When these datatypes were first introduced, they used the UCS-2 encoding, which allowed a fixed-width representation of characters, but was limited to a range of characters within the Basic Multilingual Plane (BMP). This limitation meant that UCS-2 could not represent characters outside of this plane, such as many historical scripts or recent additions to the Unicode standard. However, as the need for a more comprehensive character set representation grew, modern implementations of NCHAR and NVARCHAR moved to using UTF-16, allowing databases to store virtually any character from any writing system in use today, providing a more versatile and comprehensive environment for global data storage and retrieval.
What this means for VAST is that these field types will always use UTF-16 as their encoding, regardless of the encoding configured for the connection (typically UTF-8).
The field length for string datatypes (such as CHAR, VARCHAR, etc.) has historically been defined assuming that one byte equals one character, which of course has major limitations when trying to store international text where a single character may be encoded as multiple bytes, resulting in truncation issues.
So instead of defining the length of these strings in terms of bytes (byte semantics), character semantics allows the length to be defined in terms of characters. In character semantics, the length of a string is measured by the number of characters it contains, regardless of the number of bytes each character occupies.
But for most database engines, a "character" (in character semantics) means a "codepoint" in Unicode terms, which in VAST is mapped to a UnicodeScalar. In VAST, a UnicodeScalar can be combined with others to form a multi-scalar Grapheme, which in turn can be combined with other graphemes to form a UnicodeString.
Some database engines only support character semantics, others have it as a database setting, and others allow you to specify it on a per-column basis using something like VARCHAR(20 BYTE) or VARCHAR(20 CHAR). VAST will understand these differences and map them transparently when reading and writing UnicodeString to and from these fields.

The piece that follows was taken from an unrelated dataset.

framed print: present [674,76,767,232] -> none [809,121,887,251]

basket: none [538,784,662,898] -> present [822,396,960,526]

Our Unicode support doesn't stop at the base layer of database management, and we have also added support to our featured ORM, the well-known GLORP framework.
Enabling Unicode support in GLORP is quite simple and the only requirement to use Unicode is to enable it at the DBM manager level, i.e. you enable it in the AbtDatabaseManager subclass for ODBC, Oracle, DB2, PostgreSQL or SQLite. For example:
"Enables Unicode Support"
session accessor unicodeEnabled: true.
"Saves persons with names in different languages"

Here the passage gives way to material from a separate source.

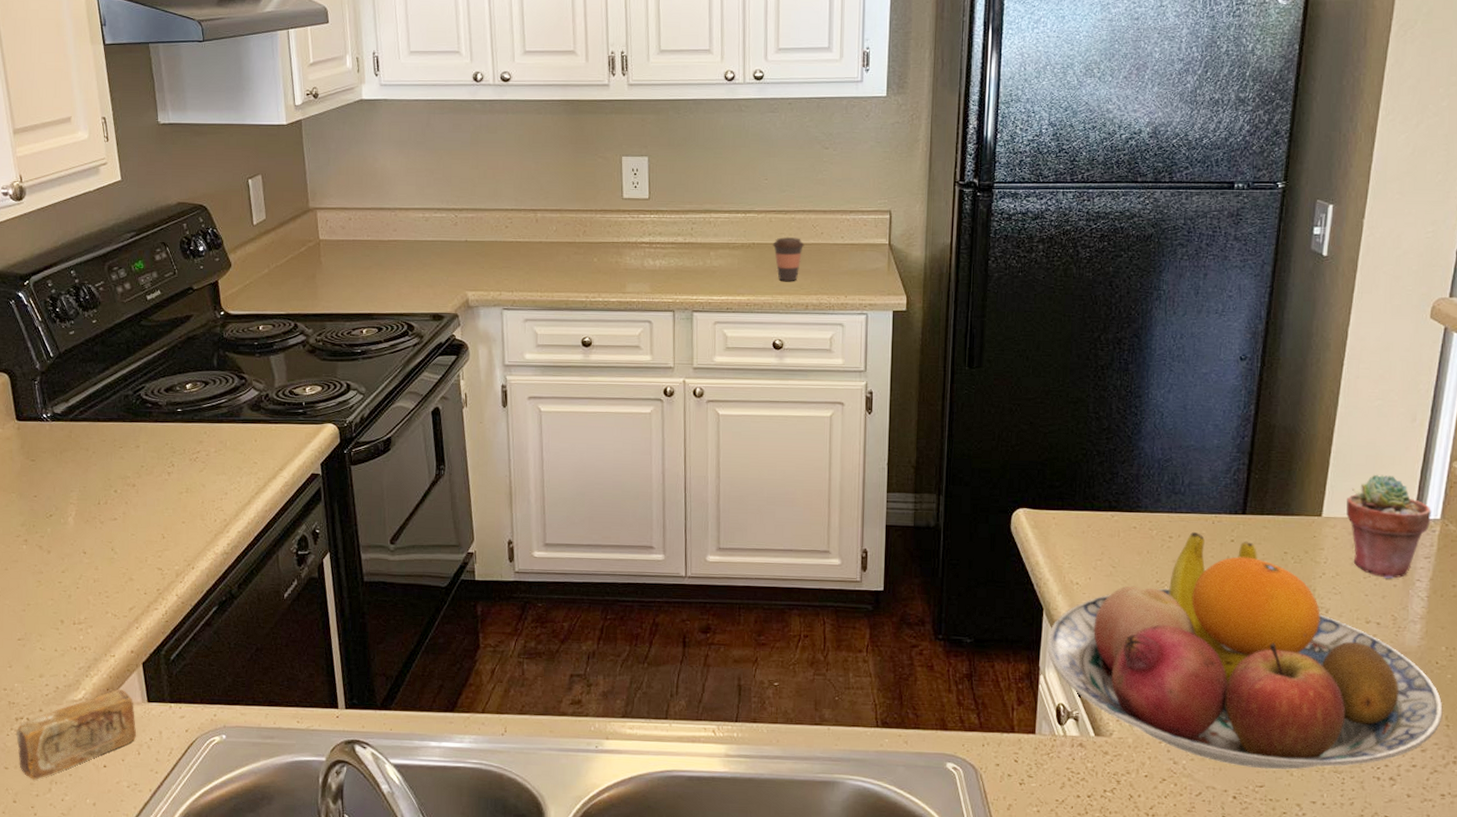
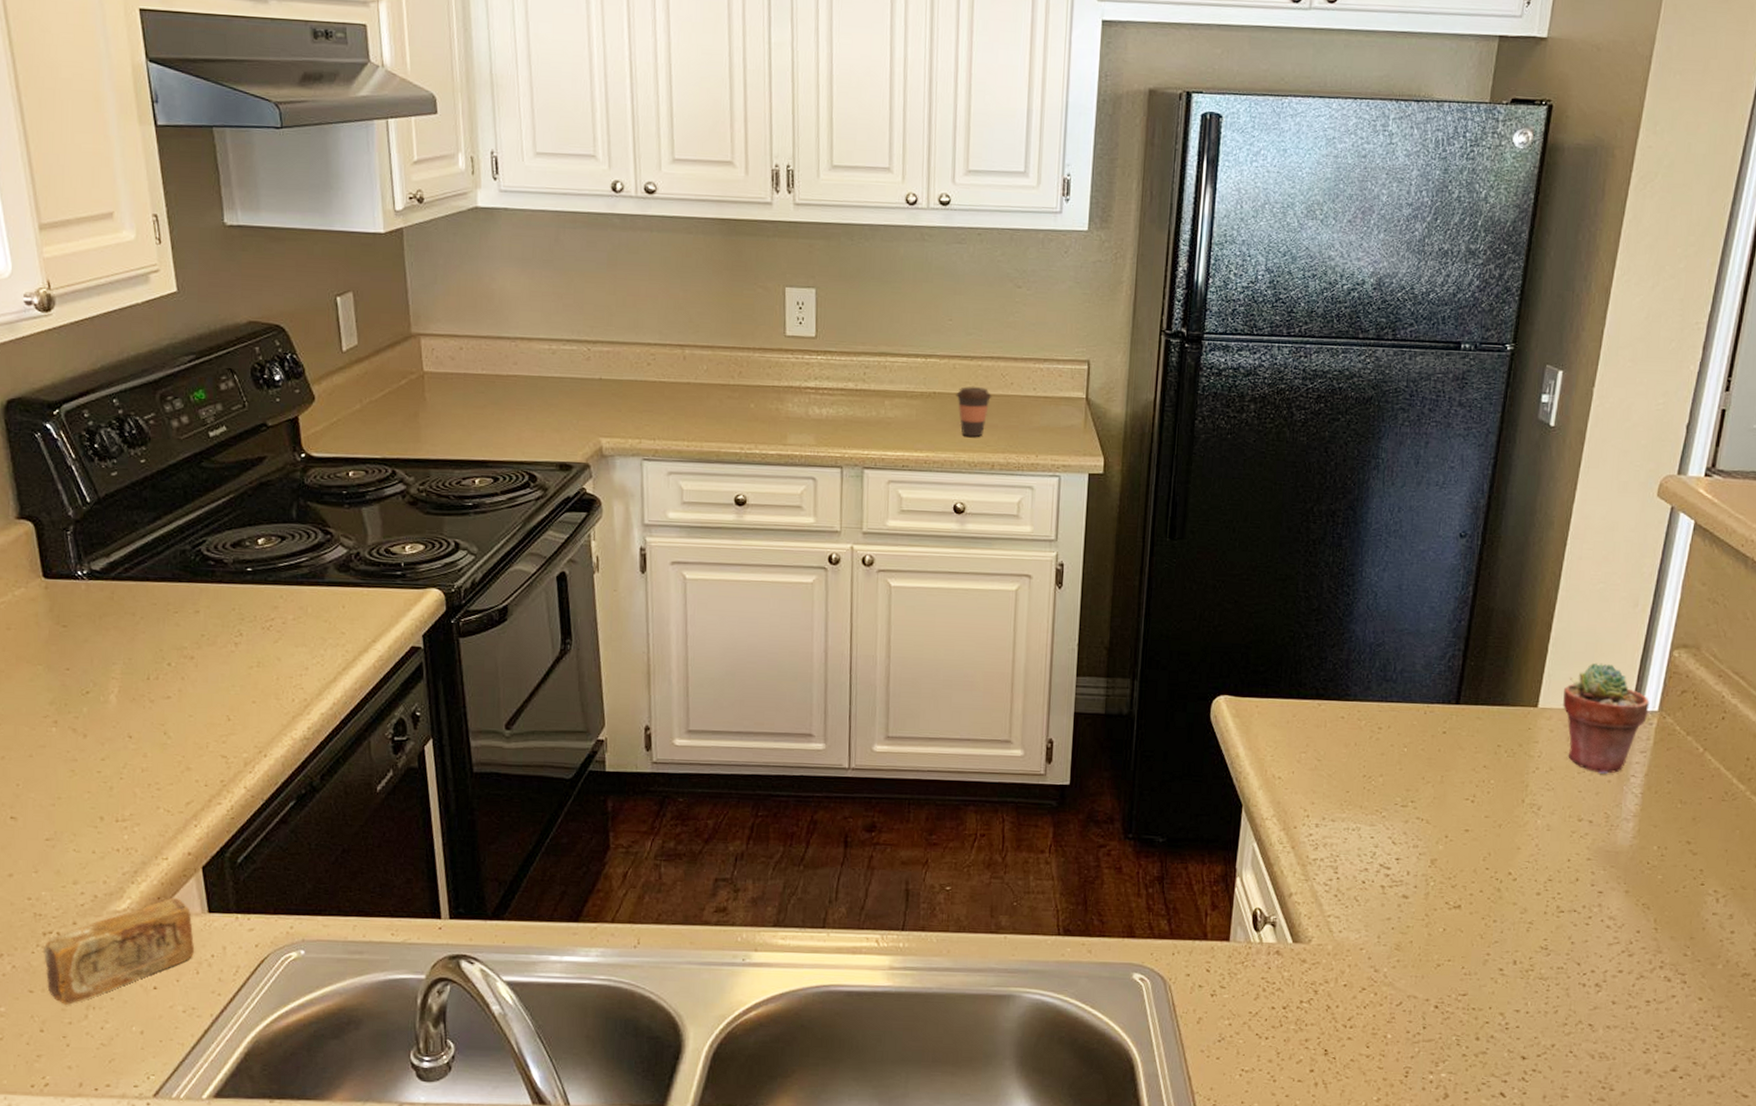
fruit bowl: present [1047,531,1443,770] -> none [1245,722,1652,977]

session save: (GlorpPerson named: 'Ἀπόλλων' utf8AsUnicodeString).
session save: (GlorpPerson named: 'Андрей' utf8AsUnicodeString).
session save: (GlorpPerson named: '老子' utf8AsUnicodeString).

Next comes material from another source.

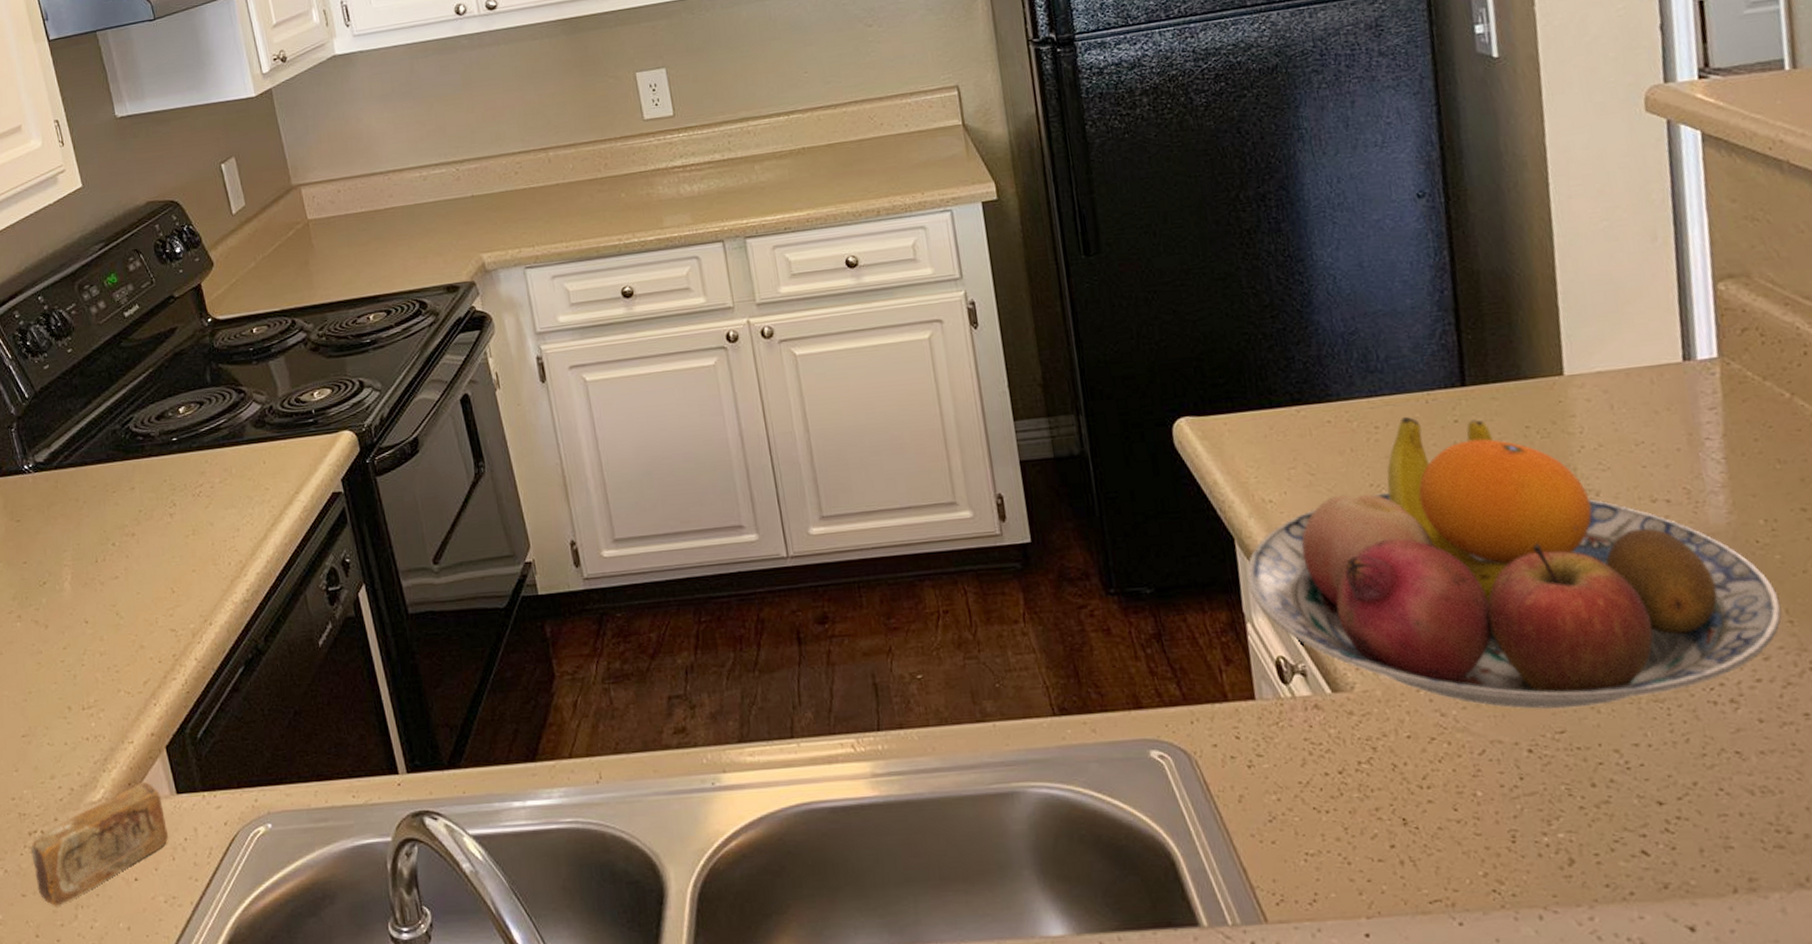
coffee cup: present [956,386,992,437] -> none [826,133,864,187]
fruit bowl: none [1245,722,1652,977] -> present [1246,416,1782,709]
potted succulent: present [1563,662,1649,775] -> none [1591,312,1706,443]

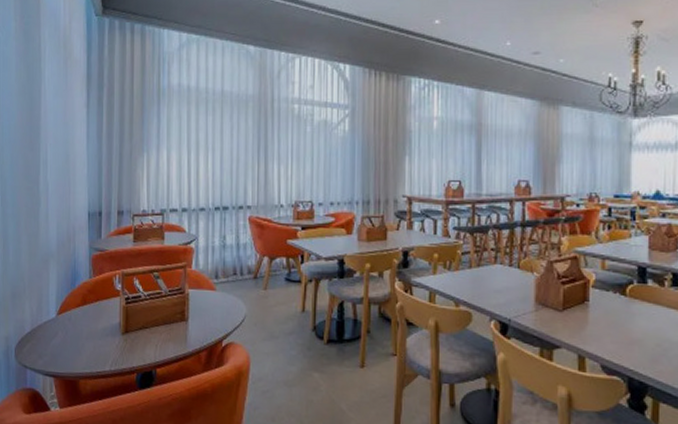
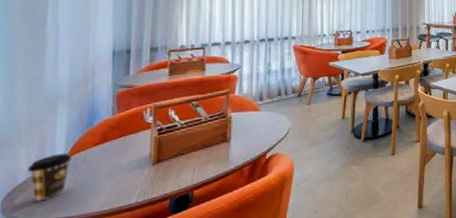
coffee cup: none [30,310,62,354] -> present [27,153,73,202]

"Reads using an expression block that involves a UnicodeString"
person := session readOneOf: GlorpPerson where: [:each | each name ='Ἀπόλλων' utf8AsUnicodeString ].
person a GlorpPerson(3806478,'Ἀπόλλων')This is because creating new connections in GLORP is done in a way that doesn't allow us to add a custom configuration block. We could have modified the code to behave similarly to the DBM classes, but even as we maintain a fork of this open-source project, we try to keep the codebase as close as possible to that of other dialects to facilitate porting and merging of new features in both directions.
The introduction of Unicode support in VAST 13.0.0 is a significant step in our roadmap to support Unicode across all of our libraries. Designed as an opt-in option, this new feature provides users with the much-needed ability to efficiently handle Unicode text across multiple database platforms. With this update, VAST's Database Management (DBM) libraries have been significantly enhanced to overcome the limitations previously imposed by limited code pages.